Catania: scoperto laboratorio di 'armi fantasma' e droga, le immagini della polizia

 (LaPresse) - I poliziotti della Squadra Mobile, a San Giovanni La Punta, in provincia di Catania, hanno smantellato un’attività criminale articolata su due fronti: da un lato la produzione tecnologica di armi e dall’altro il traffico di droghe sintetiche e non. L'operazione ha portato all'arresto di un 27enne, portato in carcere.Gli agenti, in particolare, hanno scoperto un vero e proprio laboratorio per la creazione di 'armi fantasma', definite, nel mercato illegale, soprattutto sul web, 'Ghost Guns'. Questa tipologia di parti di armi sono stampate dalle stampanti 3D e accomunate da una speciale e moderna tecnica di produzione che vede l’impiego di particolari polimeri in grado di renderle capaci di sparare. Il laboratorio è stato allestito da un catanese di 27 anni in un garage nella sua disponibilità a San Giovanni la Punta, dove i poliziotti della Squadra Mobile hanno trovato una stampante 3D professionale a resina, corredata da sette flaconi di liquidi e resine polimeriche, nonché una chiavetta usb collegata alla stampante, contenente file di progettazione dedicati alla modellazione tridimensionale delle armi.
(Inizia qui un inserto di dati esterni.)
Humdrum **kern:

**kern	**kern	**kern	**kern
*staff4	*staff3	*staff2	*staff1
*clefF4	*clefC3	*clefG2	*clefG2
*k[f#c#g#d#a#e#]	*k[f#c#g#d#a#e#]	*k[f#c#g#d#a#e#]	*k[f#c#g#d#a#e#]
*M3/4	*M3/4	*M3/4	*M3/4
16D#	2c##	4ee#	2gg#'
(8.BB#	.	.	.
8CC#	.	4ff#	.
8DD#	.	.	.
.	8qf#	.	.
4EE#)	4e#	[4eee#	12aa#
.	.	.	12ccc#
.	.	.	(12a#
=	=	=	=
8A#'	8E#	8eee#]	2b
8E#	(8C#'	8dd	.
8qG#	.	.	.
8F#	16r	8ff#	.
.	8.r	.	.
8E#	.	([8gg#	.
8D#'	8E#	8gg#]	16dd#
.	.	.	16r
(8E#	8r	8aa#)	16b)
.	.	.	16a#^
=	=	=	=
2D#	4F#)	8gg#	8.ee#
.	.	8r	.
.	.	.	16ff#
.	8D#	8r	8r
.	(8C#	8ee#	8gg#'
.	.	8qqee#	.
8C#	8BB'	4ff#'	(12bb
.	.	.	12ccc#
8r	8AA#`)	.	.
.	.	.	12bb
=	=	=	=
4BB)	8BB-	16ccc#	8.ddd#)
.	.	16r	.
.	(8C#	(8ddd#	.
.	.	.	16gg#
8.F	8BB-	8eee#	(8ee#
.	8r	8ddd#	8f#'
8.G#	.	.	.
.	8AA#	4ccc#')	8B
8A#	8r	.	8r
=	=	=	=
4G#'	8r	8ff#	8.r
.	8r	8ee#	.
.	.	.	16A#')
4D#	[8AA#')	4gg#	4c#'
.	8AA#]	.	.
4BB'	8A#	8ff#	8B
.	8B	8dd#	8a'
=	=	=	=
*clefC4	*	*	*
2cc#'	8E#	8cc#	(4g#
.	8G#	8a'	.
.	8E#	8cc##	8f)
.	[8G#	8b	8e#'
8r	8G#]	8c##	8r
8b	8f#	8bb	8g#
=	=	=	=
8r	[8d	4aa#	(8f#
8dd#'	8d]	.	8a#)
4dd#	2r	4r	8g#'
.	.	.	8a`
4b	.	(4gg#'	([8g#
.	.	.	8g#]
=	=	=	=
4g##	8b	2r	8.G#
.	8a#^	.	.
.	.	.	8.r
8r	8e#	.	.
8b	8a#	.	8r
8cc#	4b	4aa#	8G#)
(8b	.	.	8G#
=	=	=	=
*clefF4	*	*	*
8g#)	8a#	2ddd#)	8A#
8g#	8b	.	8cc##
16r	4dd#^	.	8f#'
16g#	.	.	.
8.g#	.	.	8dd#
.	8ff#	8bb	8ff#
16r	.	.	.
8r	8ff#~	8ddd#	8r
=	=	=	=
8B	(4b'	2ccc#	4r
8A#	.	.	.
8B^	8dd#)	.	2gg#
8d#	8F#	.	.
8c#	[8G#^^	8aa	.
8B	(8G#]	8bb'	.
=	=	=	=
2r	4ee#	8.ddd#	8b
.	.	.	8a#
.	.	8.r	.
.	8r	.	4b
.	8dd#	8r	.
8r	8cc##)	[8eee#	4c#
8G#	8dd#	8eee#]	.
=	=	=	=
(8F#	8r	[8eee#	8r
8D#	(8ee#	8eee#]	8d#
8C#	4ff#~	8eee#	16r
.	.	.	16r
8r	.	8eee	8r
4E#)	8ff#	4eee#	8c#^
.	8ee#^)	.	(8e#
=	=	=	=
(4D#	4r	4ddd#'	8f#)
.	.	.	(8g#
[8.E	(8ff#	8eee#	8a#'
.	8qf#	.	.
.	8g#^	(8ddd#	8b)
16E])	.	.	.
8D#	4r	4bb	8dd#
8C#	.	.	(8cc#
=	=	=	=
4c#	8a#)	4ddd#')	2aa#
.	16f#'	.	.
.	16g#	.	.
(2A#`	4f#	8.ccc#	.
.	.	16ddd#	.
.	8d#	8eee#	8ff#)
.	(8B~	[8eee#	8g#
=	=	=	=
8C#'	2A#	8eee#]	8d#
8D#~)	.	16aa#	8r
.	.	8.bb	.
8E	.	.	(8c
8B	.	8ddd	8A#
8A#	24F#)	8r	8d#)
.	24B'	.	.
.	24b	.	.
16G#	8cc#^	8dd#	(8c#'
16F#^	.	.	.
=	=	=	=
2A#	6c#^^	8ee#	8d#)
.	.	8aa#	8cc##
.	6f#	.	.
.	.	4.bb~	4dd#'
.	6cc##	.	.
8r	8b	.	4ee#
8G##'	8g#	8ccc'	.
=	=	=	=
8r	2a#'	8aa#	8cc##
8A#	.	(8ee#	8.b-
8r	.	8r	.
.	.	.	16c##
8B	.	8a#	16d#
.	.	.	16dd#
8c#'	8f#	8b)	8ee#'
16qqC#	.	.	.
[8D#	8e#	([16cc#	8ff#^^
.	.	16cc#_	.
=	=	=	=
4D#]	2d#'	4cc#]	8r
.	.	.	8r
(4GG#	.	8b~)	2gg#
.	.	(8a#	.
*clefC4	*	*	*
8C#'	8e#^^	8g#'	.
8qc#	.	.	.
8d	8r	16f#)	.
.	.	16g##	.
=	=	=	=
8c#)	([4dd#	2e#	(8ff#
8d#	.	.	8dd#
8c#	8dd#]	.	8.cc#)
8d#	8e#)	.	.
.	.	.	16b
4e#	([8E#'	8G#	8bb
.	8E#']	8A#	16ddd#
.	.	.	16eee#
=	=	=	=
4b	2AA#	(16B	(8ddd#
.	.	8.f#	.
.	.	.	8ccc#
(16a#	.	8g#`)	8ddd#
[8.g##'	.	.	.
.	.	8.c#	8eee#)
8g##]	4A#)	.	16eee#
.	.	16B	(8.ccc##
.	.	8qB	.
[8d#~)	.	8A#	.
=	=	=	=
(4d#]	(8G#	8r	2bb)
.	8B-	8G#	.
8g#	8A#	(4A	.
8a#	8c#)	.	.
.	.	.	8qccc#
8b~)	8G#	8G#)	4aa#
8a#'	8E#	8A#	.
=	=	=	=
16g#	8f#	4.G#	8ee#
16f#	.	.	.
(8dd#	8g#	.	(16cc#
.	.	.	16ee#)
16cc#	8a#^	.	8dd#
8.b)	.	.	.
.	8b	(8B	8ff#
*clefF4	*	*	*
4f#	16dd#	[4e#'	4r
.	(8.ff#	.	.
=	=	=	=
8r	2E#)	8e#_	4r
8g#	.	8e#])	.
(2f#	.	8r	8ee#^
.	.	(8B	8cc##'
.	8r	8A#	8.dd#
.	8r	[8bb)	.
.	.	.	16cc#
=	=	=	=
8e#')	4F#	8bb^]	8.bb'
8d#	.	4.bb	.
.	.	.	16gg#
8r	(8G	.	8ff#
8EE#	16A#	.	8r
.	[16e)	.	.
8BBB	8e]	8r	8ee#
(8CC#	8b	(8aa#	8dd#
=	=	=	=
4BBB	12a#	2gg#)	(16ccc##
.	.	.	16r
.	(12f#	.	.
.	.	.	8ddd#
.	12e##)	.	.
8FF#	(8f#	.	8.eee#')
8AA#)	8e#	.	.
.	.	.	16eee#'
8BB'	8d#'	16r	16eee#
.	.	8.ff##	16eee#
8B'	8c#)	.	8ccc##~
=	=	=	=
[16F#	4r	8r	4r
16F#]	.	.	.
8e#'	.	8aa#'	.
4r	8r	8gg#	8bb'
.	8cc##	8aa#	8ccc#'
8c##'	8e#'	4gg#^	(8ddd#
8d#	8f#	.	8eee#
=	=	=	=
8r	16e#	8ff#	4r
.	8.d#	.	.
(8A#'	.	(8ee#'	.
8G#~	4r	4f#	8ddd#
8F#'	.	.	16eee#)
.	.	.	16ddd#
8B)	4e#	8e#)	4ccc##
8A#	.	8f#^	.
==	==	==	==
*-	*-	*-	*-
In un barattolo sono state scoperte numerosi parti di armi in plastica, autoprodotte con la stampante 3D, repliche in polimeri plastici prive di matricola e, quindi, non tracciabili. Secondo quanto rivelato dalle recenti analisi tecniche, queste 'ghost guns' possono sparare, se assemblate con i corretti elementi meccanici.